Fragmento
:::::

1. Cada día que no voy es un abismo

Estos días me recupero de una intervención quirúrgica y solo voy a visitarla en el centro sociosanitario a ratos. He estado dos semanas sin poder ir y, por todo ello, he llorado como nunca, igual que esta mañana. Mi hermano me enviaba algunas fotografías a través del teléfono móvil y día a día le iba notando una mirada que ya no era la suya, una mirada de persona ausente.
Ayer la fui a ver con el brazo derecho metido en un cabestrillo improvisado, porque aunque mi operación nada tiene que ver con mi extremidad superior, tuve miedo de que no se acordara de mi recuperación y no entendiera que ahora mis movimientos deben ser mínimos, muy limitados.
Reclinarme encima del sillón en el que ella pasa la mayoría de las horas del día para darle un beso en la mejilla me cuesta un esfuerzo enorme y por un tiempo sé que no podré levantarla para que ella ande cuatro pasos y acompañarla así al baño para asearla o cambiarle el pañal.
Últimamente, cuando paso el umbral de la puerta de su habitación, temo su mirada y, entonces, me digo a mí misma: «¿Qué pensará? En sus adentros, ¿se preguntará quién es esta mujer de melena corta y morena de cuarenta años y pico que está frente a mí y que intenta sonreír, aunque sea con una sonrisa un poco forzada?». Temo el día que no sea capaz de reconocerme o de pronunciar mi nombre. Sé que cuando llegue ese día se habrá terminado todo lo que quedaba de ella.
Siempre he estado muy unida a mi madre. De pequeña recuerdo cómo me mimaba cuando estaba enferma y el ritual de todos los días cuando me preparaba la bañera. Cogía del armario del baño una botellita de plástico de color rosa con colonia para sumergirla dentro del agua calentita. Después, cuando me sacaba envuelta con la toalla, recuperaba el pulverizador con la colonia templada y me la aplicaba por todo el cuerpo a base de pequeños masajes para que toda yo quedara envuelta en aquel aroma tan agradable de algodón y polvo de talco.

:::::

Objetivo del ejercicio
Reproduce sin cambios el pasaje del fragmento que va desde "Estos días me" hasta "mínimos, muy limitados.".

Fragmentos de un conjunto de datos
:::::

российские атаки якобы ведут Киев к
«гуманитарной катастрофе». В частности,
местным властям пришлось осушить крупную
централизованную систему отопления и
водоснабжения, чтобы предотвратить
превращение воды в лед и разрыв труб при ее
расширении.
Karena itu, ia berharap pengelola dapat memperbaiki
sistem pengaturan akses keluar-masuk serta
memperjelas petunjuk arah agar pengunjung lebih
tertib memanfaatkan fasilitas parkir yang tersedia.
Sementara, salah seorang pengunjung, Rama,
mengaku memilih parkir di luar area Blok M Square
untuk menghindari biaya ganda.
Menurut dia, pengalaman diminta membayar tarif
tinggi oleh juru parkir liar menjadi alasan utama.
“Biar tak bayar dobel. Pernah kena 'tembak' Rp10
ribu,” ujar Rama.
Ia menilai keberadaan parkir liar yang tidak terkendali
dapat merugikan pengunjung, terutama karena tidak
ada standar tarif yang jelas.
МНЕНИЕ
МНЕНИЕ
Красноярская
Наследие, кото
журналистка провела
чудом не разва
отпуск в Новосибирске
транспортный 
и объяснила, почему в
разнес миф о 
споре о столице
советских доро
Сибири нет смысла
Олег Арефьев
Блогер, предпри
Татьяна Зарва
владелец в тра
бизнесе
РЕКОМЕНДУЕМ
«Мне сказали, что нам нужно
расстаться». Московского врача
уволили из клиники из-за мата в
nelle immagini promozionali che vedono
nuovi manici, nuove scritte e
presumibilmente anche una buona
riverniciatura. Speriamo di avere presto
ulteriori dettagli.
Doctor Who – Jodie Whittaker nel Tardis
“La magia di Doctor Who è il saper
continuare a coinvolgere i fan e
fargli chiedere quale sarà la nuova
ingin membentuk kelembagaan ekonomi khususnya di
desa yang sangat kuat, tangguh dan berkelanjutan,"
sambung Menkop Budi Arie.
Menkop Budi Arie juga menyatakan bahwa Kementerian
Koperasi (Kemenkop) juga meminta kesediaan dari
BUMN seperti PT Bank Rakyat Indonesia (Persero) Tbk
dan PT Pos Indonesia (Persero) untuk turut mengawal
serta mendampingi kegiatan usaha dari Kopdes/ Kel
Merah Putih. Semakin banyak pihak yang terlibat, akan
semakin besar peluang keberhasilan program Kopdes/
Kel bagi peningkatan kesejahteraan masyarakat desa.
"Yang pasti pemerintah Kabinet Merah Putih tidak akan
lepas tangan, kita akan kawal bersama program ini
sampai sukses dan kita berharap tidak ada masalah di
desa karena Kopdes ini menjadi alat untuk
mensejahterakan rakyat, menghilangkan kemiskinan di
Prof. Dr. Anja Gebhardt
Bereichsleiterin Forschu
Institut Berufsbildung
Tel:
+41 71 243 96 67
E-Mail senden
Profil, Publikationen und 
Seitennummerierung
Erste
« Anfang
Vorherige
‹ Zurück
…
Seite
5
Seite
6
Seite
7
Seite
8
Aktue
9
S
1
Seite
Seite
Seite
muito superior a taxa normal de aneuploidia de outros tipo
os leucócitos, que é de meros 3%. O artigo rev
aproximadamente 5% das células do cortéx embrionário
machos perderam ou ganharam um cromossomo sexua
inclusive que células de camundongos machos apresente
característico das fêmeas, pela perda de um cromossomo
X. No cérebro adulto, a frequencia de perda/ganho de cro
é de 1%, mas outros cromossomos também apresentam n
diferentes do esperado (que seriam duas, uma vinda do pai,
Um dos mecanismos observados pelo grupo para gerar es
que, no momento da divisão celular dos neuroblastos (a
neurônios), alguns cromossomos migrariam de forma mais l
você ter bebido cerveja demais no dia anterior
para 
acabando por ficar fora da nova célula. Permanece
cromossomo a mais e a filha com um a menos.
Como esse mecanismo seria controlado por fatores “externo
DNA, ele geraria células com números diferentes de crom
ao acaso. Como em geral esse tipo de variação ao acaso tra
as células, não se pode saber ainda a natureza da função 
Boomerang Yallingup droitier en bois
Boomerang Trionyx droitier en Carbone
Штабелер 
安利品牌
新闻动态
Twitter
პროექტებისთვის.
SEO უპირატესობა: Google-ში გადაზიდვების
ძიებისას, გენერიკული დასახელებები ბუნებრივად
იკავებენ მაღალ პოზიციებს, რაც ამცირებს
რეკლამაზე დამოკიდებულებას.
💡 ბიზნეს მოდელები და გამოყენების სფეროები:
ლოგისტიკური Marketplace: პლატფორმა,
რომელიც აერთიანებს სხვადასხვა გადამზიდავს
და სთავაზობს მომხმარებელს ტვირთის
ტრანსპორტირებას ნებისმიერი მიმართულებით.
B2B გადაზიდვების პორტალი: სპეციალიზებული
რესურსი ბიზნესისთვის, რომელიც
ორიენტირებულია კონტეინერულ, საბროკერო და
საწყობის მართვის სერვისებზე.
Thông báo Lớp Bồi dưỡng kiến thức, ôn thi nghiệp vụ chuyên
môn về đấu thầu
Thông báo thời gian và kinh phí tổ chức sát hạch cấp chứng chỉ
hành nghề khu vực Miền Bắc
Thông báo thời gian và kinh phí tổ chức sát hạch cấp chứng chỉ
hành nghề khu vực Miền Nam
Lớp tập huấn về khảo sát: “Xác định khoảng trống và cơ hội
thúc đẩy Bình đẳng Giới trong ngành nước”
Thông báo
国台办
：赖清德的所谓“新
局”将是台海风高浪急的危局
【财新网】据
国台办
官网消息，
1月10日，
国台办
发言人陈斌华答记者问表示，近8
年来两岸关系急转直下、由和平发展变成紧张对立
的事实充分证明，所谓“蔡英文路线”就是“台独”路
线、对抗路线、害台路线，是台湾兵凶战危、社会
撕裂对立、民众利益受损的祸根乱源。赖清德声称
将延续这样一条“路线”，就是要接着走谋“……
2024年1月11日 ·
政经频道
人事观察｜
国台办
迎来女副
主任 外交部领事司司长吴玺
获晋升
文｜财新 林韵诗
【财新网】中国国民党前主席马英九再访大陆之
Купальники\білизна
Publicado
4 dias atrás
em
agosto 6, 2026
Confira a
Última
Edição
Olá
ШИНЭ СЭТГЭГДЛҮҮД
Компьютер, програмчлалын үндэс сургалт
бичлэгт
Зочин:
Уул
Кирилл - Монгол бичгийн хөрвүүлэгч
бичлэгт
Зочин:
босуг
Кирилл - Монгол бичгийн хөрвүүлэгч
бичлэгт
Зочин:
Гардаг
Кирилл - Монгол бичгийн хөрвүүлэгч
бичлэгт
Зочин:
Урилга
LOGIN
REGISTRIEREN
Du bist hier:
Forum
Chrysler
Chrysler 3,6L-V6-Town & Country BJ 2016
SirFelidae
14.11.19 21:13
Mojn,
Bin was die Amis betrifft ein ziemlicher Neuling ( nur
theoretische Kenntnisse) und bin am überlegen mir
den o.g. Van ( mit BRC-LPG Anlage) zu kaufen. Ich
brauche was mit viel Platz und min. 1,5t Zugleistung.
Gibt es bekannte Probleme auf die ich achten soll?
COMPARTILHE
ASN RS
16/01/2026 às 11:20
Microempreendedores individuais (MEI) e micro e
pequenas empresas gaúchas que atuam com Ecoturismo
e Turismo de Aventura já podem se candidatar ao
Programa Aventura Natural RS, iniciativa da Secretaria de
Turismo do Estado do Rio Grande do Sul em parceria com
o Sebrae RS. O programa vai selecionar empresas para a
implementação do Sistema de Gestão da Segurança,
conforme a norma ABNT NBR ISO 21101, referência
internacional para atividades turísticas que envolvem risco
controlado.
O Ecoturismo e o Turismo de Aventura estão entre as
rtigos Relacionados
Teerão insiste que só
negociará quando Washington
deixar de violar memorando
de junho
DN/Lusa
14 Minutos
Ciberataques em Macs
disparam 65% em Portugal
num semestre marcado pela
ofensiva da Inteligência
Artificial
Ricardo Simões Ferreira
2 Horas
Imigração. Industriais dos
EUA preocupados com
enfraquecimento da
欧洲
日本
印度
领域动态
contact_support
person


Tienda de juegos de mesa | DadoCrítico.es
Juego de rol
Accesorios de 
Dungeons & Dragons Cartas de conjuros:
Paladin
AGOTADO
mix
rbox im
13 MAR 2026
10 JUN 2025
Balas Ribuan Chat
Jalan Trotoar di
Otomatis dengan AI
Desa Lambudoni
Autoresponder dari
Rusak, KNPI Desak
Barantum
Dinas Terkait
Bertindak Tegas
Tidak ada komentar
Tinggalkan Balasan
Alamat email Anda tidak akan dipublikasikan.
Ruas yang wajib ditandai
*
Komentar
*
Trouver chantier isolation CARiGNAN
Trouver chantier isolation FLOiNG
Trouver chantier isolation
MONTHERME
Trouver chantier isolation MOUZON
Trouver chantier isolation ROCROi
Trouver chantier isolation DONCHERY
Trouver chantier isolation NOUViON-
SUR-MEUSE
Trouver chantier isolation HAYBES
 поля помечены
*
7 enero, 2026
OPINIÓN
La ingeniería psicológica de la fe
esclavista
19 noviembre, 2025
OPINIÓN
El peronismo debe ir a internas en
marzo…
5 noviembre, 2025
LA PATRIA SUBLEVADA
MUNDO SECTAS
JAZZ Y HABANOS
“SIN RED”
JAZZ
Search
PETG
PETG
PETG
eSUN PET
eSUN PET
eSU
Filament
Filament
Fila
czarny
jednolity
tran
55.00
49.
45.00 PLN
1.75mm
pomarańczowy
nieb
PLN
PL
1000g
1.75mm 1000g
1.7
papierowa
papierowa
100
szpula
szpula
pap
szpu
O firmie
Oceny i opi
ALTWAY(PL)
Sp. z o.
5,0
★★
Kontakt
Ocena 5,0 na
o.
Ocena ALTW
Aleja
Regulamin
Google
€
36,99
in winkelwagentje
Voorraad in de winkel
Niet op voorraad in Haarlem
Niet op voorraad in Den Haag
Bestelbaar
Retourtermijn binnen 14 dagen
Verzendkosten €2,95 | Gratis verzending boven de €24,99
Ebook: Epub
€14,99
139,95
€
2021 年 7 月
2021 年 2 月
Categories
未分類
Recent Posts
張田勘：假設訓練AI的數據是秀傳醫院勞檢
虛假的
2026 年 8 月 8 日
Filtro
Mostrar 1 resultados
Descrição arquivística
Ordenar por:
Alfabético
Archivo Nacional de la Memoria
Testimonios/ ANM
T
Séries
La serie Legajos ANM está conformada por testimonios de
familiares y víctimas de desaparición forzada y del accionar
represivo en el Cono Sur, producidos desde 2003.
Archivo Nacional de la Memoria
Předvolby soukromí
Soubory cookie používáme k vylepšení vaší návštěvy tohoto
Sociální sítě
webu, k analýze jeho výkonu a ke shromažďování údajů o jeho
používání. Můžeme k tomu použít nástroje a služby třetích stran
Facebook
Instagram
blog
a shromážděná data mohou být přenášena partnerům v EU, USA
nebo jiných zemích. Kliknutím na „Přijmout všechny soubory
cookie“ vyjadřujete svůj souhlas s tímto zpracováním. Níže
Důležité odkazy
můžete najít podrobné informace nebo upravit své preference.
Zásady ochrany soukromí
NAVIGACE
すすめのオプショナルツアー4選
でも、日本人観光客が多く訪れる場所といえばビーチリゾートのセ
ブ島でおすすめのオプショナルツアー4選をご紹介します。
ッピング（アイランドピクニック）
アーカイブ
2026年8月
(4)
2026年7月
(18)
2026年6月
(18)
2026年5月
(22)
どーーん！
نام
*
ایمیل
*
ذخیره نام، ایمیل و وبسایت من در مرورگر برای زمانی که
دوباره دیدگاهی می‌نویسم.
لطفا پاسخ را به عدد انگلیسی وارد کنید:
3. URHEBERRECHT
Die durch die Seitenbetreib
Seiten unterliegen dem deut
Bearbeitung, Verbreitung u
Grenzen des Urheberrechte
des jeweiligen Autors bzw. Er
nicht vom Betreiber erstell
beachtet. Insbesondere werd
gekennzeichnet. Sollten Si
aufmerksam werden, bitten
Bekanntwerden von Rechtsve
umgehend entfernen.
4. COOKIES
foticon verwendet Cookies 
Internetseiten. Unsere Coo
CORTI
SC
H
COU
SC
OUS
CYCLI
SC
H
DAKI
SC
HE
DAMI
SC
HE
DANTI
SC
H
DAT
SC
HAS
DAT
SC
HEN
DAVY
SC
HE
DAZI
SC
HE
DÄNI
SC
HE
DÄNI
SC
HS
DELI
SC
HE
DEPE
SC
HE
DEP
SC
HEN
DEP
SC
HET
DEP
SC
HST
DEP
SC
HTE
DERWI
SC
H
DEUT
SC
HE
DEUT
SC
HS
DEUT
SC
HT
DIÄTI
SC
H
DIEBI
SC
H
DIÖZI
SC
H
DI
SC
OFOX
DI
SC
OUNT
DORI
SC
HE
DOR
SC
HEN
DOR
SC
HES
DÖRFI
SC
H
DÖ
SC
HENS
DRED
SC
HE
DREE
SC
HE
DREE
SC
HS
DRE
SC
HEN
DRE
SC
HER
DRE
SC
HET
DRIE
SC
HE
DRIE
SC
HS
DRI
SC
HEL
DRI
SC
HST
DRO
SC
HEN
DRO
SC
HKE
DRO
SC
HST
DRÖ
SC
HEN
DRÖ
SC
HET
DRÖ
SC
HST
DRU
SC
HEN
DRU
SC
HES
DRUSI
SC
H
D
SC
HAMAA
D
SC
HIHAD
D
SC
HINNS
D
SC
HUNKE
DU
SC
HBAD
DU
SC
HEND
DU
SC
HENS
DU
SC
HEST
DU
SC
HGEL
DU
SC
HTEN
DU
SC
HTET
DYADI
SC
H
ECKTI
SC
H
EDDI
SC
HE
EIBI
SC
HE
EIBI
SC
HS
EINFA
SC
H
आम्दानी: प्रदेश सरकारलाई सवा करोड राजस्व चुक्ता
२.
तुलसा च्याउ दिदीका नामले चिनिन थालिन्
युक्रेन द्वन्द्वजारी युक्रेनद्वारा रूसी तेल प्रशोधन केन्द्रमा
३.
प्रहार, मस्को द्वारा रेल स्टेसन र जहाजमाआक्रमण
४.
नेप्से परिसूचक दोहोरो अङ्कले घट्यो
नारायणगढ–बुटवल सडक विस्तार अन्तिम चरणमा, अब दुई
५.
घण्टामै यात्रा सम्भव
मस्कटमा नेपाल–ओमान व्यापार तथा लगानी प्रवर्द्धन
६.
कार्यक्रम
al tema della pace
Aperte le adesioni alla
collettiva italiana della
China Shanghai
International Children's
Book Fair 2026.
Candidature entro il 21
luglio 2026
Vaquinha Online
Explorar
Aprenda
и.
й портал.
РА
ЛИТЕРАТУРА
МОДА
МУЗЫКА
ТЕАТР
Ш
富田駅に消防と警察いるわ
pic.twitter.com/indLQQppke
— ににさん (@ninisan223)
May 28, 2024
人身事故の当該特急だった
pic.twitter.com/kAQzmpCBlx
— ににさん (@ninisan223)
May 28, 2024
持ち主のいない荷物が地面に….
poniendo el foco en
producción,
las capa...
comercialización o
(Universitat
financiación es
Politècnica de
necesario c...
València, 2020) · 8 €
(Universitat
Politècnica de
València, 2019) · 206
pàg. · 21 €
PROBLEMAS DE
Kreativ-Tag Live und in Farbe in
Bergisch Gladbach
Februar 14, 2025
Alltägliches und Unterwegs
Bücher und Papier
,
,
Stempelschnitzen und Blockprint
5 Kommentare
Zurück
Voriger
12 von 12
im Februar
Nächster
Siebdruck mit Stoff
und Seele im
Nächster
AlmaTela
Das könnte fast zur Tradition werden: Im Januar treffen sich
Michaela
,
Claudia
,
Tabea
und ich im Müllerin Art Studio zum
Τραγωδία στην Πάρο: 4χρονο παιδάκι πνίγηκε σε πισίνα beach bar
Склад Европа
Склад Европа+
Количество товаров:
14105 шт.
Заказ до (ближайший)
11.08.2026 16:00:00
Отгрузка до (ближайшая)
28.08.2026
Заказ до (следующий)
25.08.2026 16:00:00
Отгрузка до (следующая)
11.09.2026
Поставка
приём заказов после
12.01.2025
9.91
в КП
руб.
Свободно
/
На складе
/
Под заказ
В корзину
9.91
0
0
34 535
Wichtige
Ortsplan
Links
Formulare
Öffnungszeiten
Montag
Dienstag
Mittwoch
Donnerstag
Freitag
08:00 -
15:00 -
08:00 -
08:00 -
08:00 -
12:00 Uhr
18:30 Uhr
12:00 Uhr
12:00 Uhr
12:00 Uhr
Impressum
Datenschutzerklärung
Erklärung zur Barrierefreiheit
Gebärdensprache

:::::

Resultado del ejercicio
Estos días me recupero de una intervención quirúrgica y solo voy a visitarla en el centro sociosanitario a ratos. He estado dos semanas sin poder ir y, por todo ello, he llorado como nunca, igual que esta mañana. Mi hermano me enviaba algunas fotografías a través del teléfono móvil y día a día le iba notando una mirada que ya no era la suya, una mirada de persona ausente.
Ayer la fui a ver con el brazo derecho metido en un cabestrillo improvisado, porque aunque mi operación nada tiene que ver con mi extremidad superior, tuve miedo de que no se acordara de mi recuperación y no entendiera que ahora mis movimientos deben ser mínimos, muy limitados.